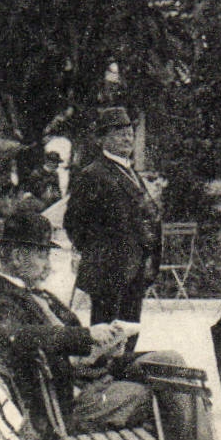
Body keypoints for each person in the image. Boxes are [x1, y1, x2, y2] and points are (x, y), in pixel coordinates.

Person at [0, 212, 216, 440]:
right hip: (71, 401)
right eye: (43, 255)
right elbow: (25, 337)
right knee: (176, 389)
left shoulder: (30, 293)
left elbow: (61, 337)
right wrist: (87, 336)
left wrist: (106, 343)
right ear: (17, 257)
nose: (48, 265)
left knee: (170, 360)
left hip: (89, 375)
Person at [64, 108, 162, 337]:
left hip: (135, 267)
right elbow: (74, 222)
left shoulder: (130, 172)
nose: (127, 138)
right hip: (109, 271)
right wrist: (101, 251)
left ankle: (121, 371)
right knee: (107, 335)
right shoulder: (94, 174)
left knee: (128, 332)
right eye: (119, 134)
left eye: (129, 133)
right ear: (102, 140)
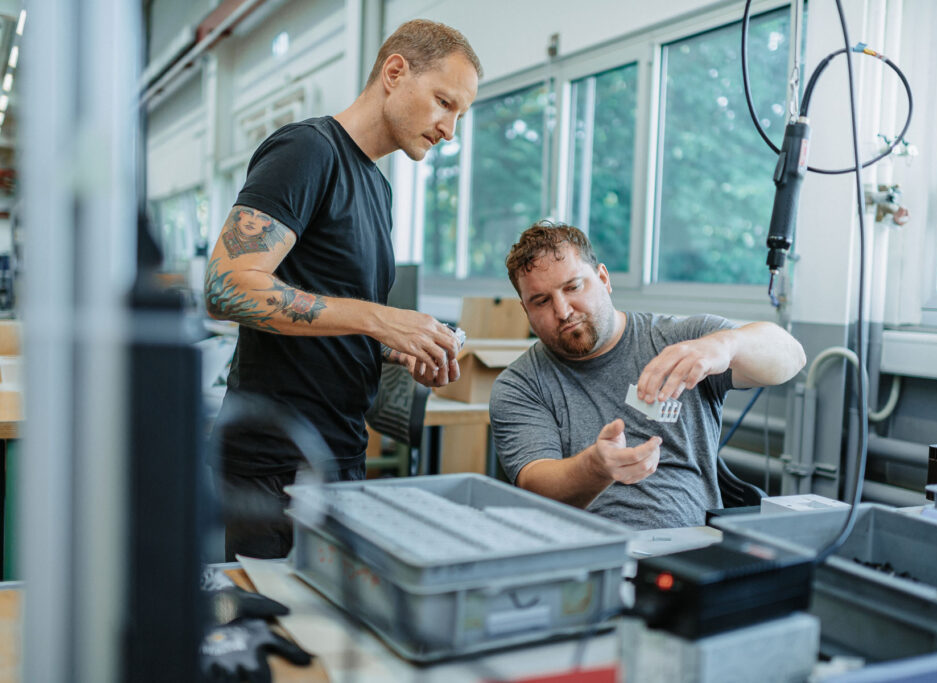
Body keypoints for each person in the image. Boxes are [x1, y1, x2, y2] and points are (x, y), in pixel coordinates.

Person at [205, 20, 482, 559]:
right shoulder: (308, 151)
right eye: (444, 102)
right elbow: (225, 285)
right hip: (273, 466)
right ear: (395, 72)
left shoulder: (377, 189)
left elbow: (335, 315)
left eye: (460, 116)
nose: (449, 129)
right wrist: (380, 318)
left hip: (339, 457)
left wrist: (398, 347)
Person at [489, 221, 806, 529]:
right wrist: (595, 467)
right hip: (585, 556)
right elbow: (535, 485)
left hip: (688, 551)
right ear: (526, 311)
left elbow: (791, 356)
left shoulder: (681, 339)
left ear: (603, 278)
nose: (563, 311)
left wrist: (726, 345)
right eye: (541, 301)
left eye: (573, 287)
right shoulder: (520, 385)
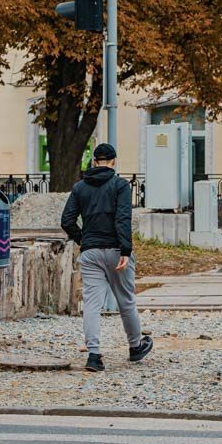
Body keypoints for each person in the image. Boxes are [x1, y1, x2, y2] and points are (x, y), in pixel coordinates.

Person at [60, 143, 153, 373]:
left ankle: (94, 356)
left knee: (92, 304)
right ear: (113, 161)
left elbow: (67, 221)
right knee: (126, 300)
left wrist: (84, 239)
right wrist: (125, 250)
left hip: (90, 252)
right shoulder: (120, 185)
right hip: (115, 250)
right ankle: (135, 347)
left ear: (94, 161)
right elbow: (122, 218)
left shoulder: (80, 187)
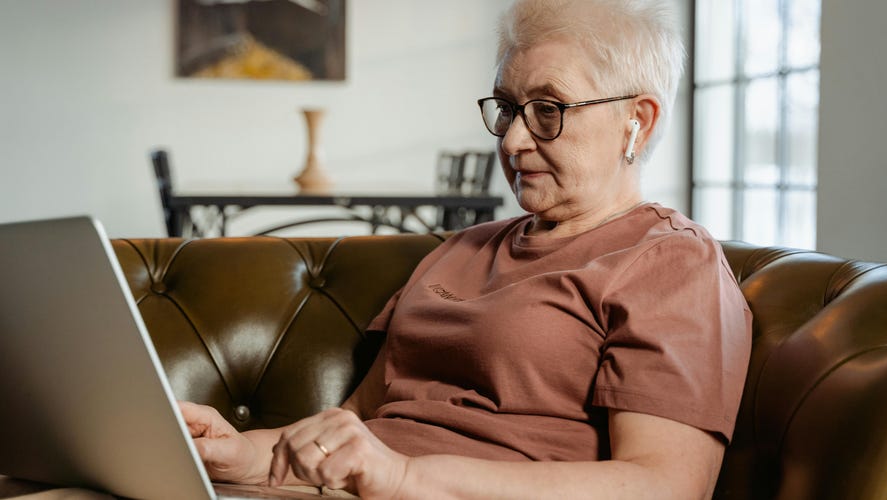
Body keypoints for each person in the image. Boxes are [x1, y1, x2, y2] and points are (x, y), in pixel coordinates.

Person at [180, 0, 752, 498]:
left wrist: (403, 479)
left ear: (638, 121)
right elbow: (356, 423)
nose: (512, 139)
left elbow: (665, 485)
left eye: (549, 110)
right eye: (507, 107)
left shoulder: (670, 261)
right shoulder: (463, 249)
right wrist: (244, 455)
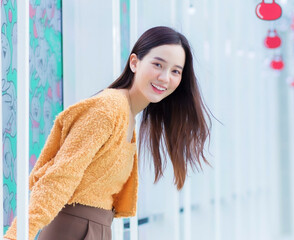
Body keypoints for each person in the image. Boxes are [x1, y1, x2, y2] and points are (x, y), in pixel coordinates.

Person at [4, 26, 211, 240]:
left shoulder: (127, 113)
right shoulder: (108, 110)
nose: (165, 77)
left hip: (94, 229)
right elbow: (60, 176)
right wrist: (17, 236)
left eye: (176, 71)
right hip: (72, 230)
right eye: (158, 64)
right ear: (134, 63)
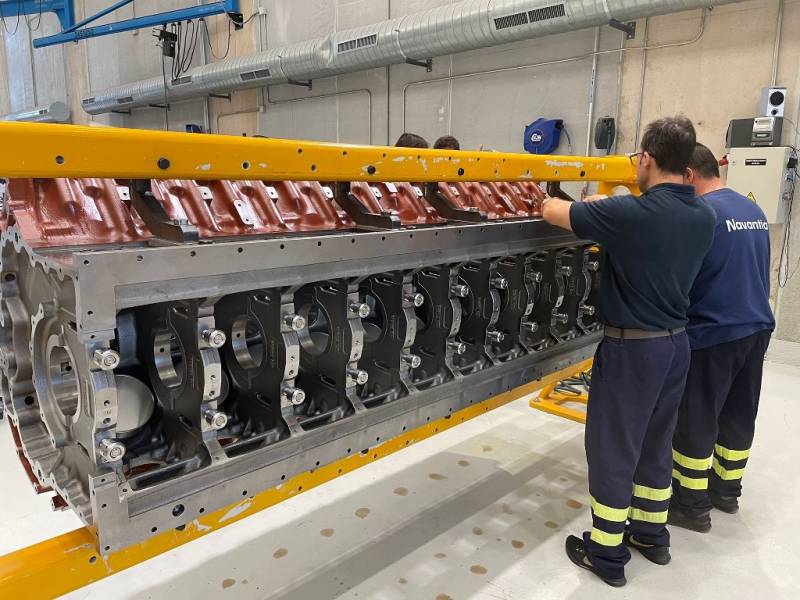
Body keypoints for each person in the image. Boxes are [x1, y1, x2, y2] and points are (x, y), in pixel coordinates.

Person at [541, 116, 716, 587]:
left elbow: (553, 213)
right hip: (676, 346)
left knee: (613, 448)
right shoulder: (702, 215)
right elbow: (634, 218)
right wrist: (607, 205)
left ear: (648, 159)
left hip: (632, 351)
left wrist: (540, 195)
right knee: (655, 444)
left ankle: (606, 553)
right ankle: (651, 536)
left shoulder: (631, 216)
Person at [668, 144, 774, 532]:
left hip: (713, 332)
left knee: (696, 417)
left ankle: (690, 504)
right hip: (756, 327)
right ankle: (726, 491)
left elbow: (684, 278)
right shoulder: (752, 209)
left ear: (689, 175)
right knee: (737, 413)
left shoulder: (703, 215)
########################################
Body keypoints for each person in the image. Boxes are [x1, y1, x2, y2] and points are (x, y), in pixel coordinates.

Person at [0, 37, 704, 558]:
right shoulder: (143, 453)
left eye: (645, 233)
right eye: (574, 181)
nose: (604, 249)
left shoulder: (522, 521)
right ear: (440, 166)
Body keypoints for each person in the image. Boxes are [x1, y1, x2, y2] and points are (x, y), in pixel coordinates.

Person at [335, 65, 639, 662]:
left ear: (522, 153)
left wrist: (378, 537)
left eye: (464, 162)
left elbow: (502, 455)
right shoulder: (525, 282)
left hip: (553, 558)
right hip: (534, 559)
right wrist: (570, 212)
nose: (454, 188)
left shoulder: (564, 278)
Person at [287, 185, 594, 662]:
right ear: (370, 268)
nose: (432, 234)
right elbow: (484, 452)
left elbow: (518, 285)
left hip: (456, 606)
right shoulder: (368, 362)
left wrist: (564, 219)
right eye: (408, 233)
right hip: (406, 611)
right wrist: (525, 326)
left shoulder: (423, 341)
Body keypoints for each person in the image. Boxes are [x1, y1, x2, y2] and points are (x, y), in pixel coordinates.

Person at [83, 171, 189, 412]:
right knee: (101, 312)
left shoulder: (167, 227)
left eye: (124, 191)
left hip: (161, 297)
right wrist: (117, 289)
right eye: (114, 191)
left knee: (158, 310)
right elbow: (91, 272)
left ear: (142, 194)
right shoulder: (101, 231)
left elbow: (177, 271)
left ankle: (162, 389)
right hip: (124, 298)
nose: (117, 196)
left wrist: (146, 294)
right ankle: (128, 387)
########################################
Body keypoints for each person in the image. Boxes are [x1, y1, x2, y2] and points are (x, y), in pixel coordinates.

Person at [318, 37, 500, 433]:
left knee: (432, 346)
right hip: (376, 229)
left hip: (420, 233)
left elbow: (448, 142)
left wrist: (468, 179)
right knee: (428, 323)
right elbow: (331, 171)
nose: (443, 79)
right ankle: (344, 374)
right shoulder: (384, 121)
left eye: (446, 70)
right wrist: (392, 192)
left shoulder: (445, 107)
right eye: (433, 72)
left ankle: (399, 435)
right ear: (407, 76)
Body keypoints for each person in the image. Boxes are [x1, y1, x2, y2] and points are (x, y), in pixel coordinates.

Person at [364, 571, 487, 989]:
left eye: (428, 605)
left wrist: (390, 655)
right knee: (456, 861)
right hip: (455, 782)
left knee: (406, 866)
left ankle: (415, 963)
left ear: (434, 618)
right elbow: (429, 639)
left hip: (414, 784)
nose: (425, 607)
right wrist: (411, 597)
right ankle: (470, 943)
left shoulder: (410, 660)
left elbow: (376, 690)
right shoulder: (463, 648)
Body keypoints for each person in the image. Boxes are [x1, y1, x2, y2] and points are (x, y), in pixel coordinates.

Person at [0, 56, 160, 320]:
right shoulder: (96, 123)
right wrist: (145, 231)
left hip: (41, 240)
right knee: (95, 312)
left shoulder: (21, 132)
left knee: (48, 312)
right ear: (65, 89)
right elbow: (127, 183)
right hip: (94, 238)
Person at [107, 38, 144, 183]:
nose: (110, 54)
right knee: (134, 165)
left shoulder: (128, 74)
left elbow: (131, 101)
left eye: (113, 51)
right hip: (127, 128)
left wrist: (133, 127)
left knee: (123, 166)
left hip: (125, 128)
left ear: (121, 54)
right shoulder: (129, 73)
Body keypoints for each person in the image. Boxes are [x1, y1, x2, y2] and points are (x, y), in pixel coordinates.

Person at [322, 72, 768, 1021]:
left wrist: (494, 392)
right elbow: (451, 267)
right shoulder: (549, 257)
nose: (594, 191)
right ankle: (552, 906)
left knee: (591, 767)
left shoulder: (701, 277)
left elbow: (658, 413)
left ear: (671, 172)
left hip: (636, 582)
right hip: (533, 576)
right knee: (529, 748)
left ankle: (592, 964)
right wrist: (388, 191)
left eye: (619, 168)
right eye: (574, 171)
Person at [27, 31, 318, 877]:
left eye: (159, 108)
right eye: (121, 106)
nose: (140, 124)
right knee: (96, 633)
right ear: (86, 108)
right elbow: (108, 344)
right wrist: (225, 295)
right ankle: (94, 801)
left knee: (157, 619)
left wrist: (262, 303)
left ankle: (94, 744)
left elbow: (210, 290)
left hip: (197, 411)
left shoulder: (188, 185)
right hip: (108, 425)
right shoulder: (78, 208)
########################################
» **ACTIVITY**: The response should hold exactly the lines starting at the line with "left hip: (420, 233)" and ending at the line with "right shoulder: (463, 648)", and no other line of the material above.

» **RESPONSE BOX**:
left hip: (420, 233)
left elbow: (448, 142)
left wrist: (468, 179)
right knee: (428, 323)
right elbow: (331, 171)
nose: (443, 79)
right ankle: (344, 374)
right shoulder: (384, 121)
left eye: (446, 70)
right wrist: (392, 192)
left shoulder: (445, 107)
right eye: (433, 72)
left ankle: (399, 435)
right ear: (407, 76)
Body keypoints for each person in the image. Boxes are [x1, y1, x2, y2] and points are (x, y), in pixel coordinates.

Person at [364, 571, 487, 989]:
left eye: (428, 605)
left wrist: (390, 655)
right knee: (456, 861)
right hip: (455, 782)
left knee: (406, 866)
left ankle: (415, 963)
left ear: (434, 618)
right elbow: (429, 639)
left hip: (414, 784)
nose: (425, 607)
right wrist: (411, 597)
right ankle: (470, 943)
left shoulder: (410, 660)
left elbow: (376, 690)
right shoulder: (463, 648)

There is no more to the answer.